Mehr als 1000 saarländische Gesetze und Rechtsverordnungen können im Zuge der Digitalisierung angepasst werden, um etwa persönliche Behördengänge überflüssig zu machen. Zu diesem Ergebnis kommt ein sogenanntes Normenscreening, bei dem mehr als 2000 relevante Stellen untersucht wurden. Damit ist das Saarland laut Ministerpräsident Tobias Hans (CDU) bundesweit Vorreiter. Anders als in anderen Bundesländern habe man sich nicht nur auf Gesetze beschränkt und auch keine Themenkomplexe ausgeklammert.

Von dpa/lrs

Erleichterungen sollen so beispielsweise im Antrags- und Anzeigewesen erreicht werden, etwa im Gaststättengesetz, in Prüfungsordnungen und bei Dokumentationspflichten. Bei 52 Prozent der überprüften Vorschriften können Hans zufolge Erleichterungen umgesetzt werden. Dies sei nicht nur ein wichtiger Beitrag zur Digitalisierung von Verwaltungsleistungen, sondern auch ein „Innovationssprung im Sinne einer modernen und bürgernahen saarländischen Landesverwaltung“.
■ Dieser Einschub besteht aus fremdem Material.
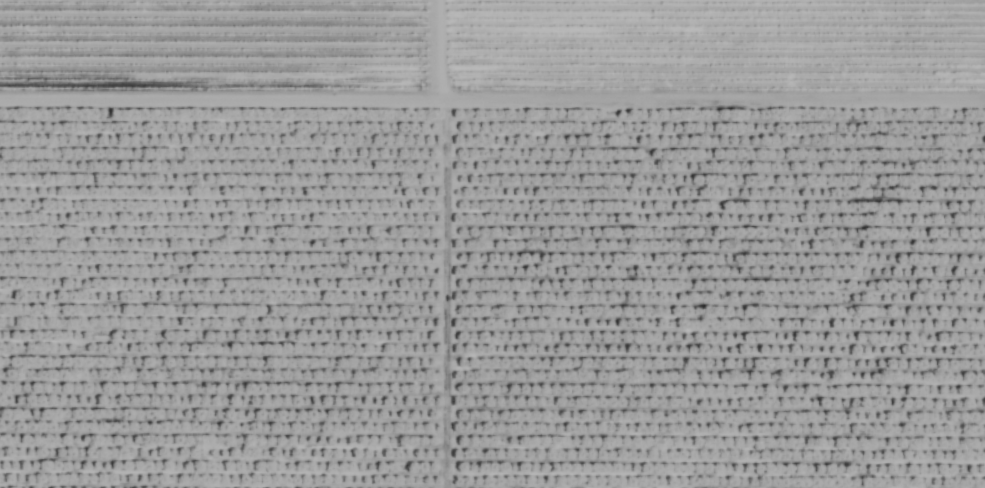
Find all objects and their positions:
road: (428, 52)
road: (520, 103)

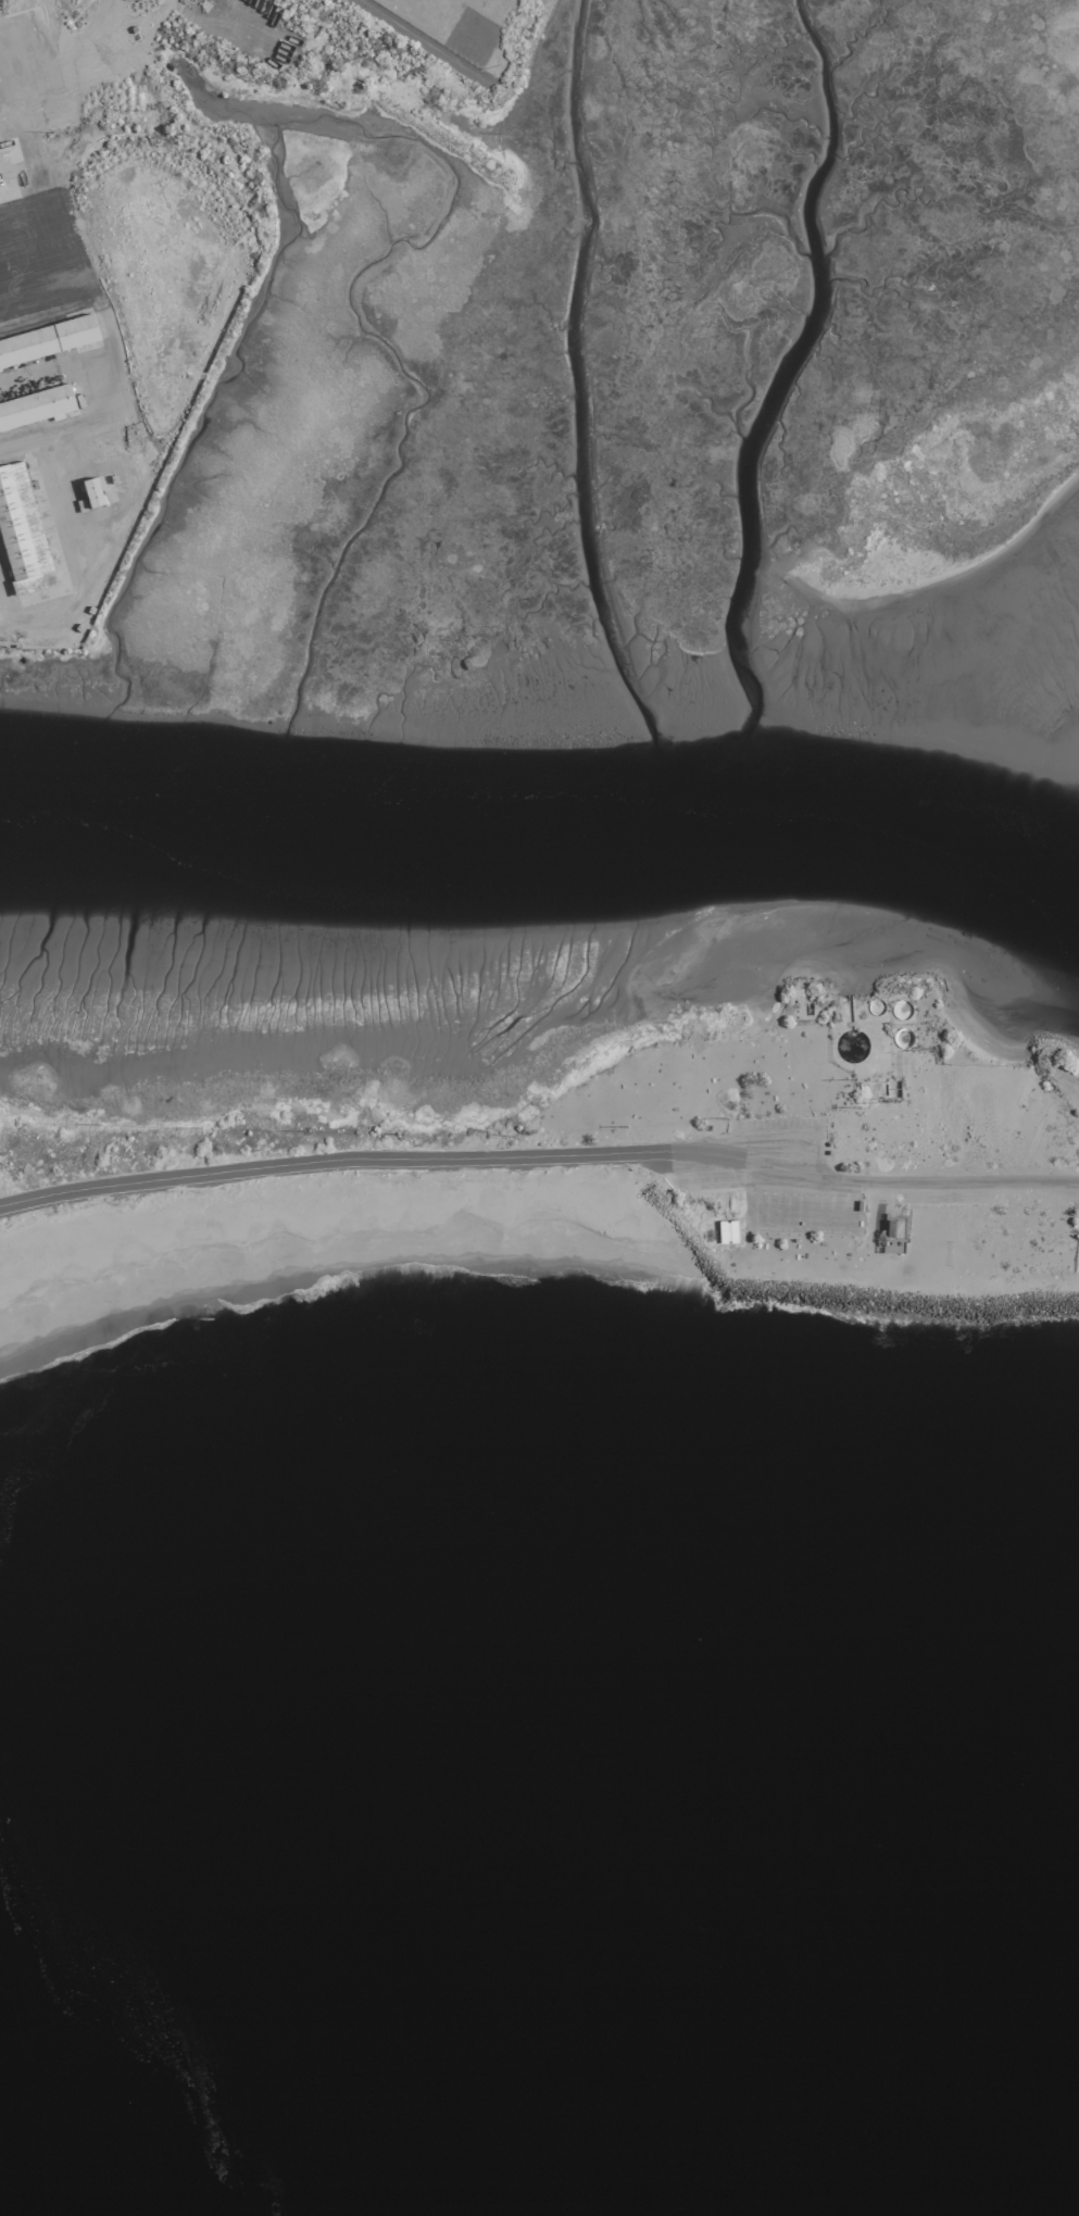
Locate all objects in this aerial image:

Der Bevollmächtigte für Innovation und Strategie des Saarlandes, Ammar Alkassar, sagte, die größte Herausforderung habe darin bestanden, „tatsächlich alle Ressorts auf diesen innovativen Pfad mitzunehmen“. Dabei sei es nicht immer leicht gewesen, rechtliche Grundlagen, die seit Jahrzehnten beständen, zur Disposition zu stellen. Es sei bei jedem einzelnen Punkt überprüft worden, ob noch eine Schriftform benötigt werde. Der daraus entstandene Bericht soll nun noch dem Landtag in Saarbrücken vorgelegt werden.